Analysis of Busy-Time Scheduling on Heterogeneous Machines

TL;DR

This paper introduces algorithms for efficiently scheduling jobs on heterogeneous machines to minimize total costs, considering machine capacities and job time intervals, with proven approximation guarantees.

Contribution

It presents the first asymptotically optimal approximation algorithms for busy-time scheduling on heterogeneous machines in both offline and online settings.

Findings

Developed an $O(1)$-approximation algorithm for offline scheduling.

Designed an $O(mu)$-competitive online algorithm.

Proved the algorithms' asymptotic optimality.

Abstract

This paper studies a generalized busy-time scheduling model on heterogeneous machines. The input to the model includes a set of jobs and a set of machine types.

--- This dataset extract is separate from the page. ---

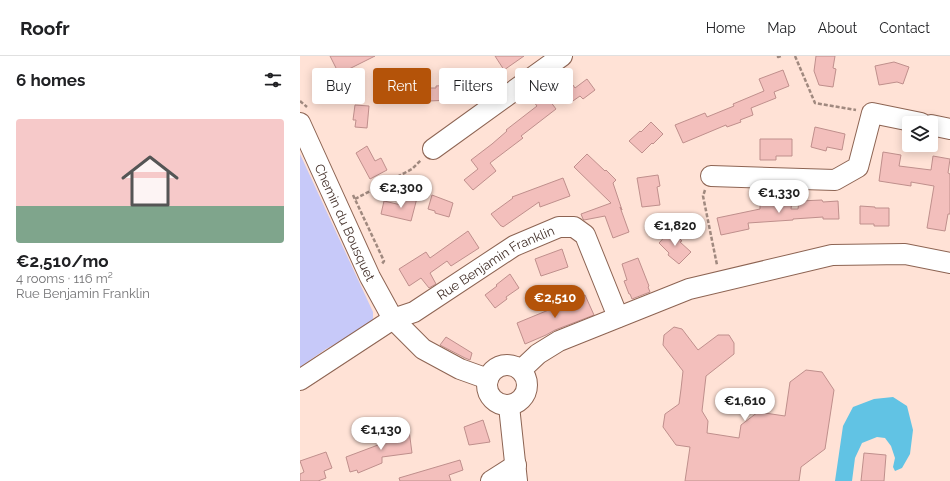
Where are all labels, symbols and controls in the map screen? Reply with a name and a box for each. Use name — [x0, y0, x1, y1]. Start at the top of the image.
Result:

Each job has a size and a time interval during which it should be processed. Each job is to be placed on a machine for execution. Different types of machines have distinct capacities and cost rates. The total size of the jobs running on a machine must always be kept within the machine's capacity, giving rise to placement restrictions for jobs of various sizes among the machine types. Each machine used is charged according to the time duration in which it is busy, i.e., it is processing jobs. The objective is to schedule the jobs onto machines to minimize the total cost of all the machines used. We develop an $O(1)$-approximation algorithm in the offline setting and an $O(\mu)$-competitive algorithm in the online setting (where $\mu$ is the max/min job length ratio), both of which are asymptotically optimal.